_TEKS KAJIAN_
Jujur saja, saat SEMA-FU meluncurkan program Mawapres, saya mengernyitkan dahi keheranan. Masa sih sosok Masisir yang jauh-jauh dari tanah air berangkat ke Mesir dengan segala kesiapannya masih harus dicarikan teladan, apalagi dari sosok Masisir sendiri? Bukankah seharusnya sedari awal mereka telah memahami jalan yang harusnya ditempuh di Mesir?
Pun di antara persyaratan mendaftar Mawapres adalah menulis artikel dengan tema “Peranku sebagai Mawapres untuk Masisir”. Lagi-lagi saya dibuat bertanya-tanya. Haruskah saya menjadi Masisir yang berpengaruh (untuk Masisir sendiri)? Bukankah PR saya (dan Masisir umumnya) di Mesir adalah sebanyak-banyaknya menimba ilmu hingga kemudian disyiarkan kepada masyarakat di Indonesia? Sampai kemudian saya merenungkan hal tersebut, mencoba mencari titik terang hingga akhirnya saya tuangkan dalam tulisan ini.

_DATA YANG DIBERIKAN_

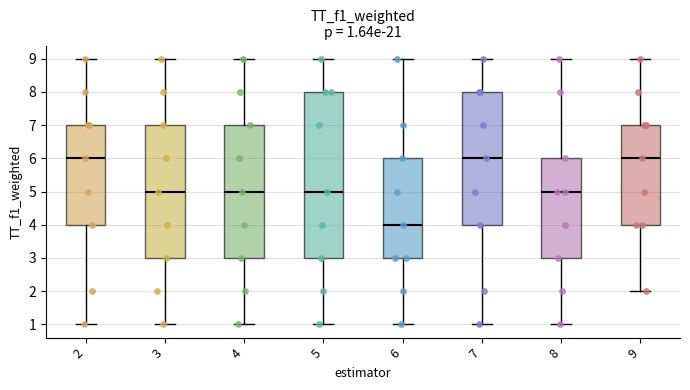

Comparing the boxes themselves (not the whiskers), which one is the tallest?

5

* * *

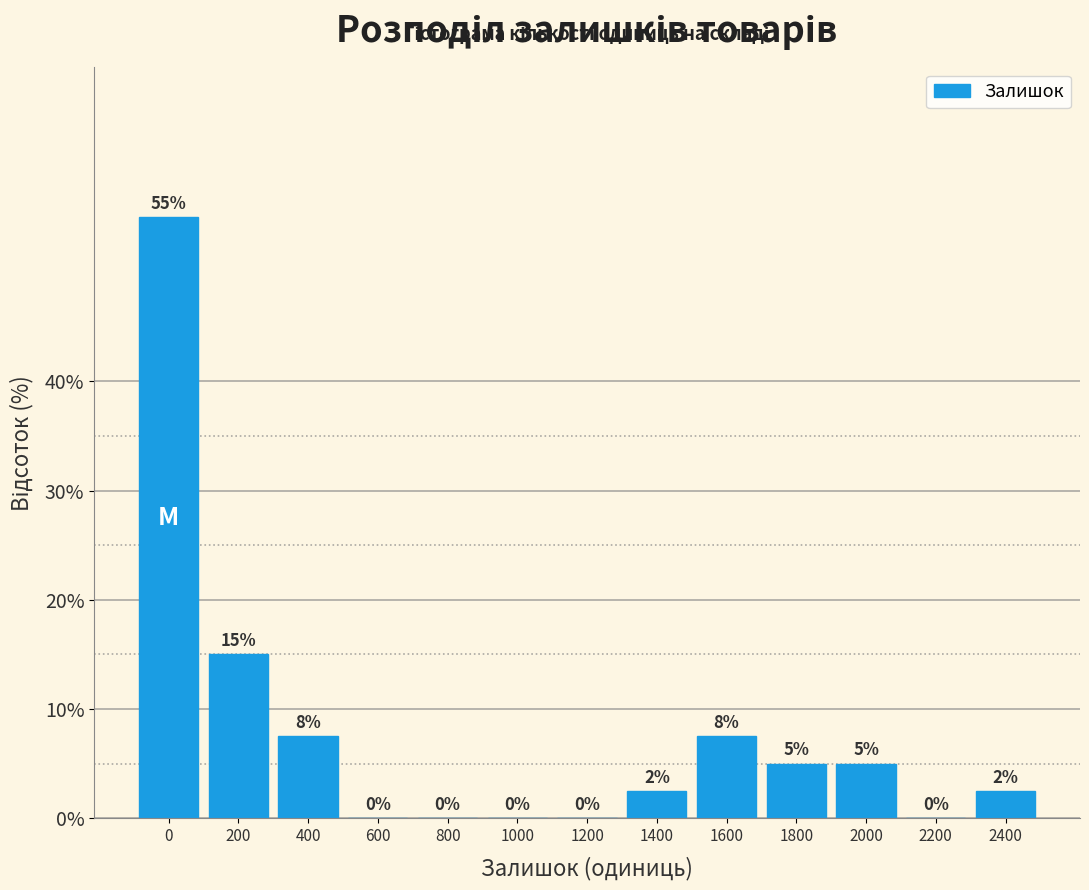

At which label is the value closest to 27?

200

_PERINTAH A_
Salin bagian tulisan tentang program Mawapres mulai dari "Jujur saja, saat" sampai "ditempuh di Mesir?".
_PERINTAH B_
Dalam tulisan tentang program Mawapres, apa tema artikel yang wajib ditulis sebagai salah satu syarat mendaftar Mawapres?
_PERINTAH C_
Teruskan tulisan tentang program Mawapres setelah kalimat terakhirnya.

_HASIL LATIHAN A_
Jujur saja, saat SEMA-FU meluncurkan program Mawapres, saya mengernyitkan dahi keheranan. Masa sih sosok Masisir yang jauh-jauh dari tanah air berangkat ke Mesir dengan segala kesiapannya masih harus dicarikan teladan, apalagi dari sosok Masisir sendiri? Bukankah seharusnya sedari awal mereka telah memahami jalan yang harusnya ditempuh di Mesir?

_HASIL LATIHAN B_
"Peranku sebagai Mawapres untuk Masisir".

_HASIL LATIHAN C_
Masih tergambar jelas di ingatan saya, bagaimana dahulu saya mentasawwurkan al-Azhar saat masih Aliyah. Sebagai anak yang tumbuh di keluarga sederhana, tidak memiliki privilese dalam hal keilmuan, sangat wajar bukan jika saya memandang al-Azhar sebagai institusi yang begitu menawan dan megah (bangunan keilmuannya), yang untuk berandai-andai bisa kuliah di sana saja butuh keberanian serta kesadaran tinggi akan kapasitas ilmu yang saya miliki? al – Azhar, kiblat keilmuan Islam yang di sana lah tempat pelajar studi keislaman seantero dunia mengejar dan menggali nilai-nilai dari peradaban Islam, tempat guru-guru saya mengarungi pemikiran-pemikiran ulama’ Ahlusunnah wal Jamaah. Serta al-Azhar, madrasah berumur hampir 1000 tahun (saat saya belum ke Mesir) yang sudah melahirkan para ulama terkemuka di dunia, bahkan ulama yang karya-karyanya saya pelajari di pesantren menimba ilmu.
Oleh karenanya, untuk mengucap namanya saja sudah cukup membuat saya gemeteran. Sehingga siapa saya berani berandai untuk belajar di sana? Saya hanyalah satu di antara jutaan manusia di dunia yang ingin hijrah menimba ilmu di Bumi Yusuf, yang dengan sepenuh hati menyadari betapa minimnya bekal pemahaman keislaman saya untuk bisa ke sana.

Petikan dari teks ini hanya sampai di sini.